| Exercise prompt |
After locating the line with "August 6, 2026" in the data that follows, return it and every later line exactly, up to and including the line with "take advantage of co".

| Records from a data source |
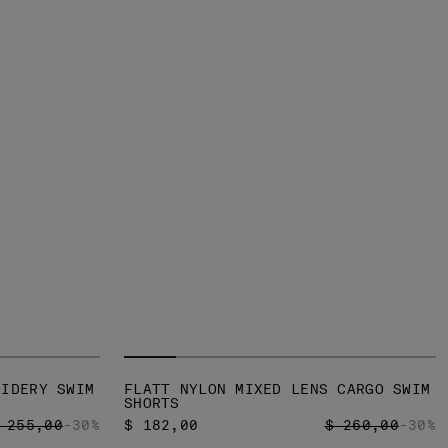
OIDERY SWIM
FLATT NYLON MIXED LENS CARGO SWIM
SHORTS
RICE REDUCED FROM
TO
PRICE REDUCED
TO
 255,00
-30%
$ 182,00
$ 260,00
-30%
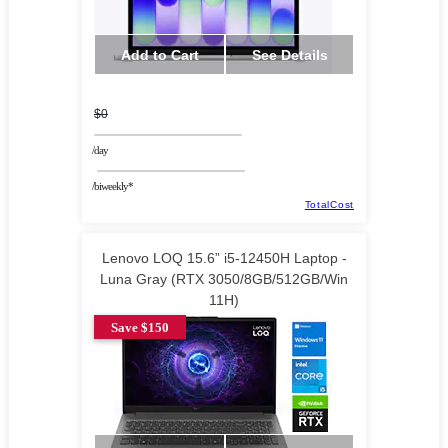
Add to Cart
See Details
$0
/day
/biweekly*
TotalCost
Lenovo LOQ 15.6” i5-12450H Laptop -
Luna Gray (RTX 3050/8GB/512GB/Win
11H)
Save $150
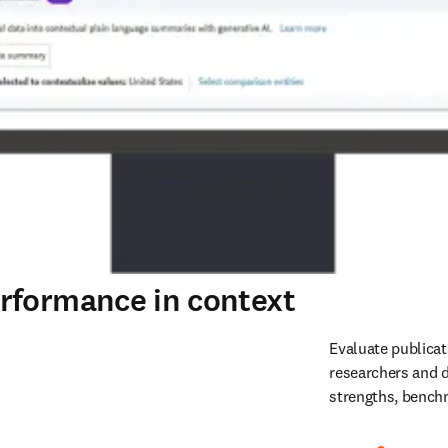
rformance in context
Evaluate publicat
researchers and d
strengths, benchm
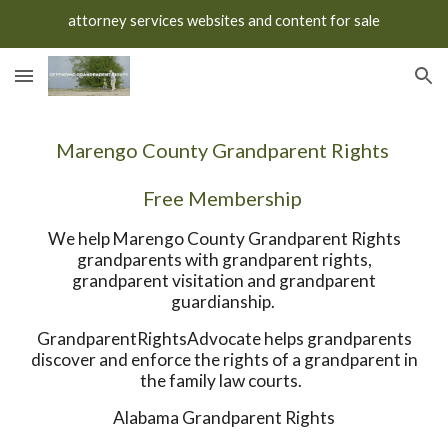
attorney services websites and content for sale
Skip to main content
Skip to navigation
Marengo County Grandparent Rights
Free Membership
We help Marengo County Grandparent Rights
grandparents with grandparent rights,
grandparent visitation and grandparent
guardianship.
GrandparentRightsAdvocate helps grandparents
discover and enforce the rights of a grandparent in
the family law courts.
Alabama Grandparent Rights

==

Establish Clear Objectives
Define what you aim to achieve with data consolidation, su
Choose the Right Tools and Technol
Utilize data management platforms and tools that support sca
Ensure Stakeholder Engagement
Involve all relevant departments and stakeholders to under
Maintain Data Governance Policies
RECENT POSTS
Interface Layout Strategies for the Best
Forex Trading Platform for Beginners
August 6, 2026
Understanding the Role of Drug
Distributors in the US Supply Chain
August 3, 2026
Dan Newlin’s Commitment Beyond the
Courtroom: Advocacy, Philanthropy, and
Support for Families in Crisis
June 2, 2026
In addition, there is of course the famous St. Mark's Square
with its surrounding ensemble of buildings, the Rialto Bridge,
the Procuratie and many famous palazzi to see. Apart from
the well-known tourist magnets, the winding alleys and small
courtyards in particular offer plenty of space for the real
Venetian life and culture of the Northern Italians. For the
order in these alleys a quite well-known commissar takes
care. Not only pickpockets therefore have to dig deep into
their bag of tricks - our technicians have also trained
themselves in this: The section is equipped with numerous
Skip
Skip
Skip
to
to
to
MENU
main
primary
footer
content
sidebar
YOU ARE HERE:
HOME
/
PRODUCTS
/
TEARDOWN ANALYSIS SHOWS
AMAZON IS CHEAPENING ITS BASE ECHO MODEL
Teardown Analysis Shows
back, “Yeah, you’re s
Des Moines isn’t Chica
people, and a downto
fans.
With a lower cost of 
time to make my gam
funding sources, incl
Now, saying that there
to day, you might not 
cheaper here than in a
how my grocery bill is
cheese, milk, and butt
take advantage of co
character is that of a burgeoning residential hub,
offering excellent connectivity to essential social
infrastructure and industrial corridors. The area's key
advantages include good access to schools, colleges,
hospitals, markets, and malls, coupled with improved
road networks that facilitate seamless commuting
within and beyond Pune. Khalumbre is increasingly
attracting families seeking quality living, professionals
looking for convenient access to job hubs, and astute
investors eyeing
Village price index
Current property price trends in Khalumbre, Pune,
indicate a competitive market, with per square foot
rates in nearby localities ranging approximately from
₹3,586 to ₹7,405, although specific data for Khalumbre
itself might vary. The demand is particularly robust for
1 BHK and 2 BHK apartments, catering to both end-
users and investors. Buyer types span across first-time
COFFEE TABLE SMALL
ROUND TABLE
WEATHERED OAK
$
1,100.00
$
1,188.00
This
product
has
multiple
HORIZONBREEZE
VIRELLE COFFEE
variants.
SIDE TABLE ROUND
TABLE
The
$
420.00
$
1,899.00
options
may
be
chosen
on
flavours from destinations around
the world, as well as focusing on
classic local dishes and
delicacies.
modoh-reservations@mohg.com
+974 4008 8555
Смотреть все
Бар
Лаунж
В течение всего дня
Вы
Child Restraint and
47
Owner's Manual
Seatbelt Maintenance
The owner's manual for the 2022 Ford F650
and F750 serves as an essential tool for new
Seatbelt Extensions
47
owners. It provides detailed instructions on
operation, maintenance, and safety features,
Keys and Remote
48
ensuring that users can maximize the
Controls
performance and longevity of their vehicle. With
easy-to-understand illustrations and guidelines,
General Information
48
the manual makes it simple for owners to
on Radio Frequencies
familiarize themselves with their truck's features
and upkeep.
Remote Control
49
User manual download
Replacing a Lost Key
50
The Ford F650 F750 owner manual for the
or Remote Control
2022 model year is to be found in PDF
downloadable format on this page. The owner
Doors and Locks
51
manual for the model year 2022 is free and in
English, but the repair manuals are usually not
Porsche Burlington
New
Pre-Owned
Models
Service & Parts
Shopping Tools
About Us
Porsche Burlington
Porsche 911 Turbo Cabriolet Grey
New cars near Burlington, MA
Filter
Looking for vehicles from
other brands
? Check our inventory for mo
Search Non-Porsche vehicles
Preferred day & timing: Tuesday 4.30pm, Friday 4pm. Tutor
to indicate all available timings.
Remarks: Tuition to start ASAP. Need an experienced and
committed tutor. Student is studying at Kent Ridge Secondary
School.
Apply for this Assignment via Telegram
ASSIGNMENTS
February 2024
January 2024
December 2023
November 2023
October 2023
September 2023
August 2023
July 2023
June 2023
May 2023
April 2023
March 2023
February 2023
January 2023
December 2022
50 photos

| Solution |
August 6, 2026
Understanding the Role of Drug
Distributors in the US Supply Chain
August 3, 2026
Dan Newlin’s Commitment Beyond the
Courtroom: Advocacy, Philanthropy, and
Support for Families in Crisis
June 2, 2026
In addition, there is of course the famous St. Mark's Square
with its surrounding ensemble of buildings, the Rialto Bridge,
the Procuratie and many famous palazzi to see. Apart from
the well-known tourist magnets, the winding alleys and small
courtyards in particular offer plenty of space for the real
Venetian life and culture of the Northern Italians. For the
order in these alleys a quite well-known commissar takes
care. Not only pickpockets therefore have to dig deep into
their bag of tricks - our technicians have also trained
themselves in this: The section is equipped with numerous
Skip
Skip
Skip
to
to
to
MENU
main
primary
footer
content
sidebar
YOU ARE HERE:
HOME
/
PRODUCTS
/
TEARDOWN ANALYSIS SHOWS
AMAZON IS CHEAPENING ITS BASE ECHO MODEL
Teardown Analysis Shows
back, “Yeah, you’re s
Des Moines isn’t Chica
people, and a downto
fans.
With a lower cost of 
time to make my gam
funding sources, incl
Now, saying that there
to day, you might not 
cheaper here than in a
how my grocery bill is
cheese, milk, and butt
take advantage of co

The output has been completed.